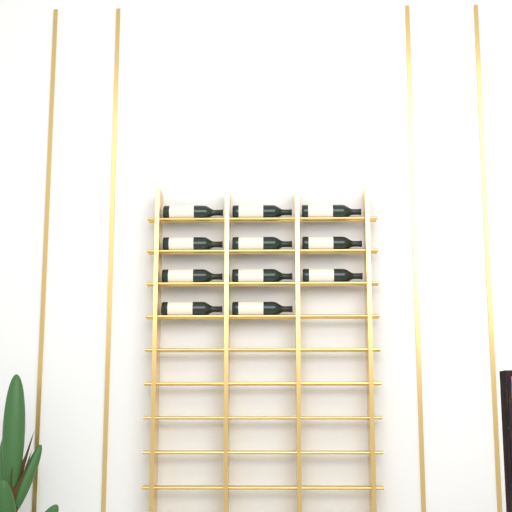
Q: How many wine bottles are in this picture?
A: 11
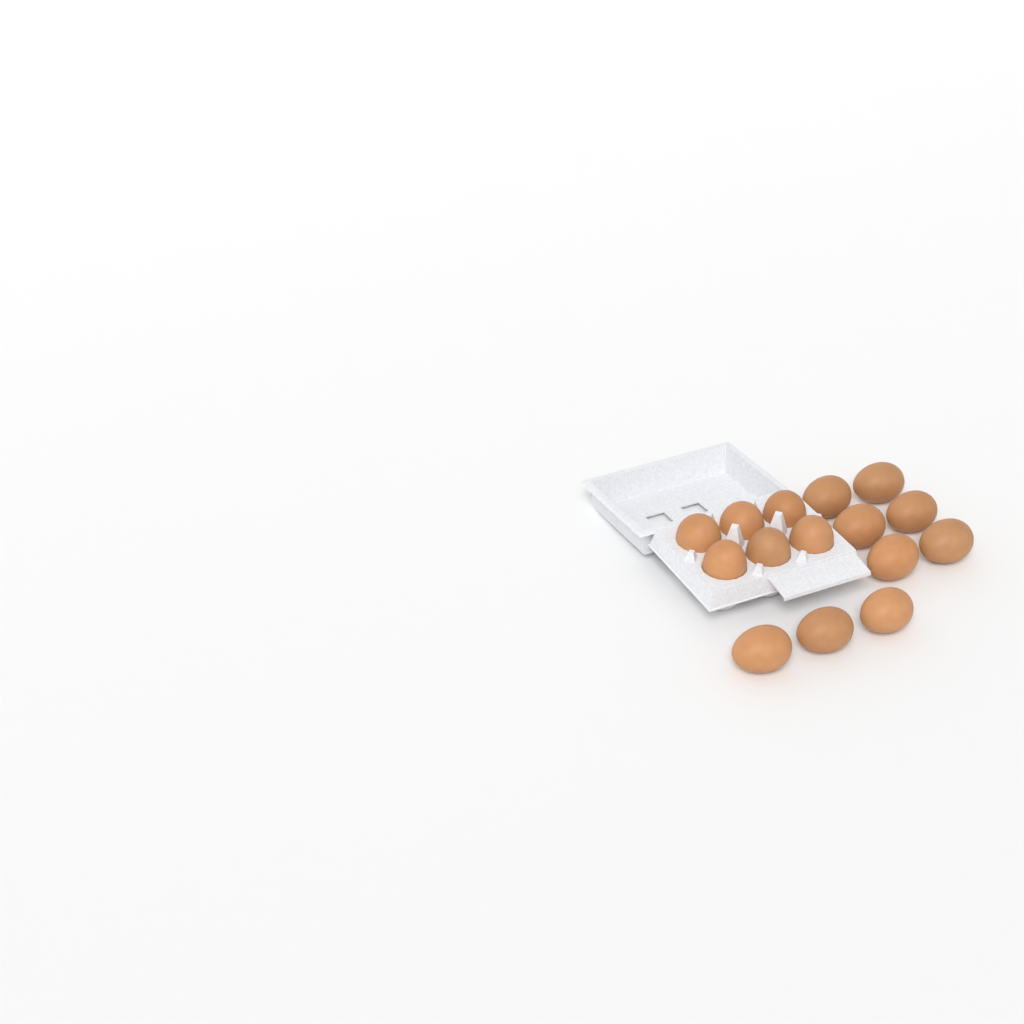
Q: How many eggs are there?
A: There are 15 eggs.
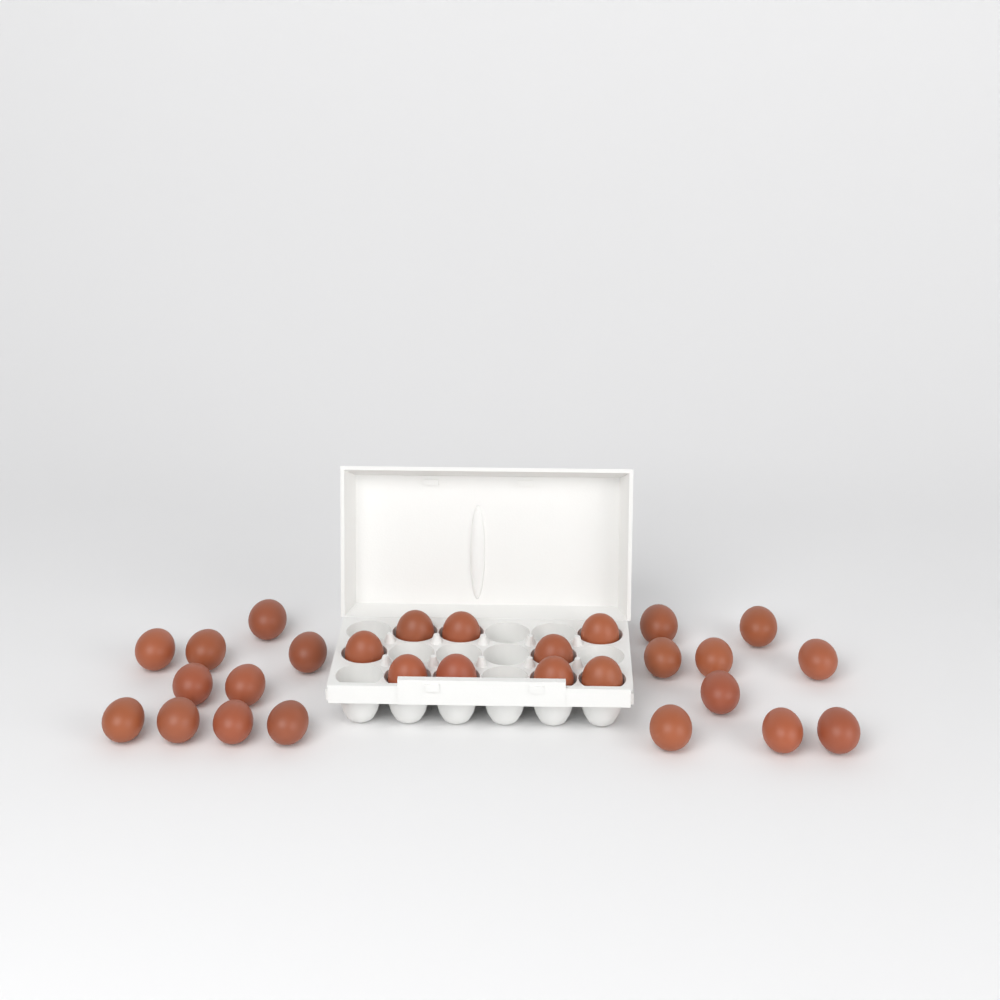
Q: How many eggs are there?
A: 28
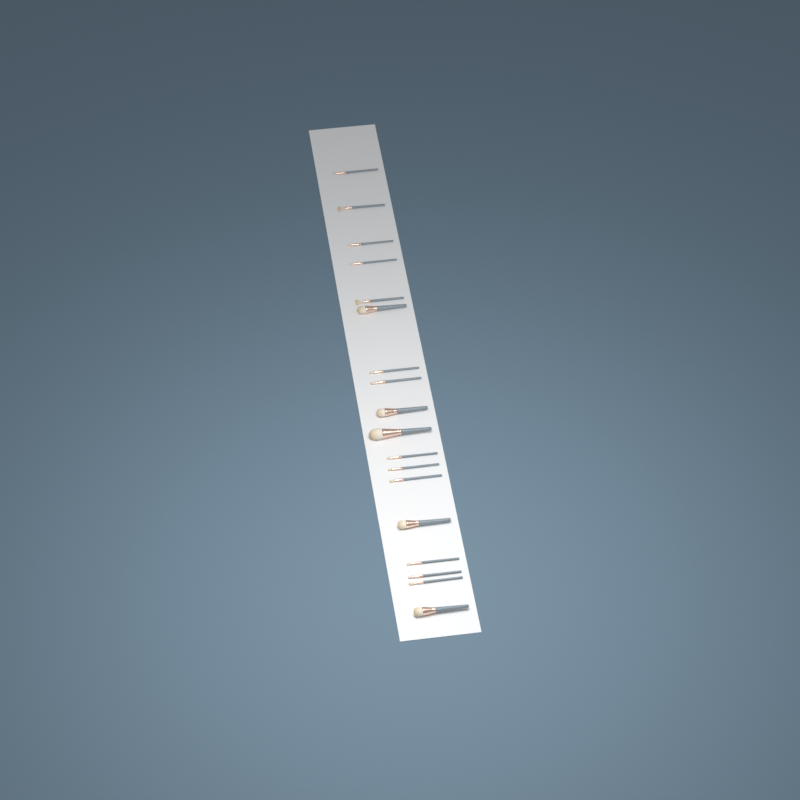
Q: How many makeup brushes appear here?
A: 18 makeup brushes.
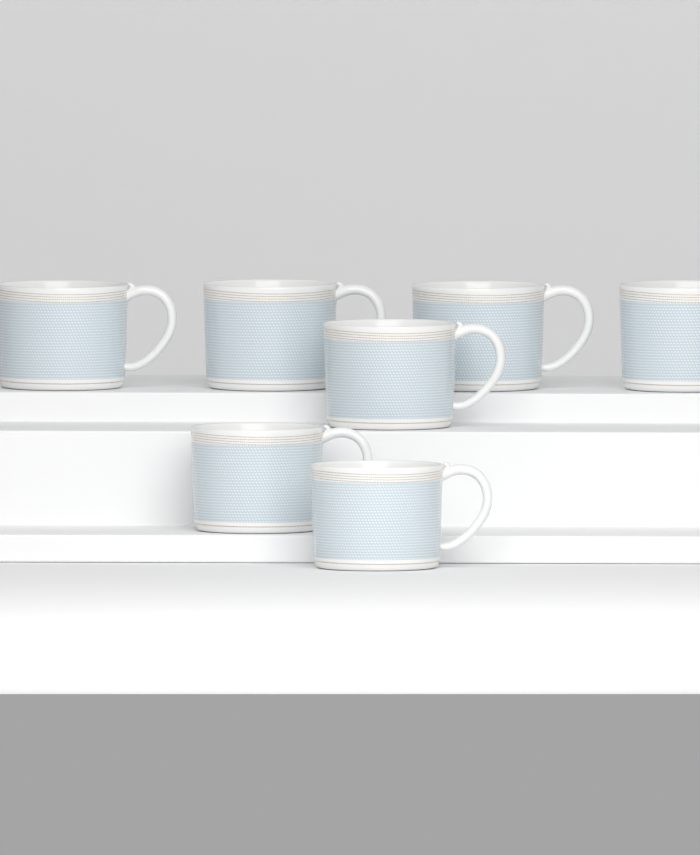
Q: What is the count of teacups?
------------------------------------------------------------
» 課題の目的
上の資料を最初から最後まで、画像の部分を除いて一行ずつそのまま出力せよ。

» 解答
Q: How many wine bottles are in this picture?
A: 11
Q: How many eggs are there?
A: There are 15 eggs.
Q: How many eggs are there?
A: 28
Q: How many makeup brushes appear here?
A: 18 makeup brushes.
Q: What is the count of teacups?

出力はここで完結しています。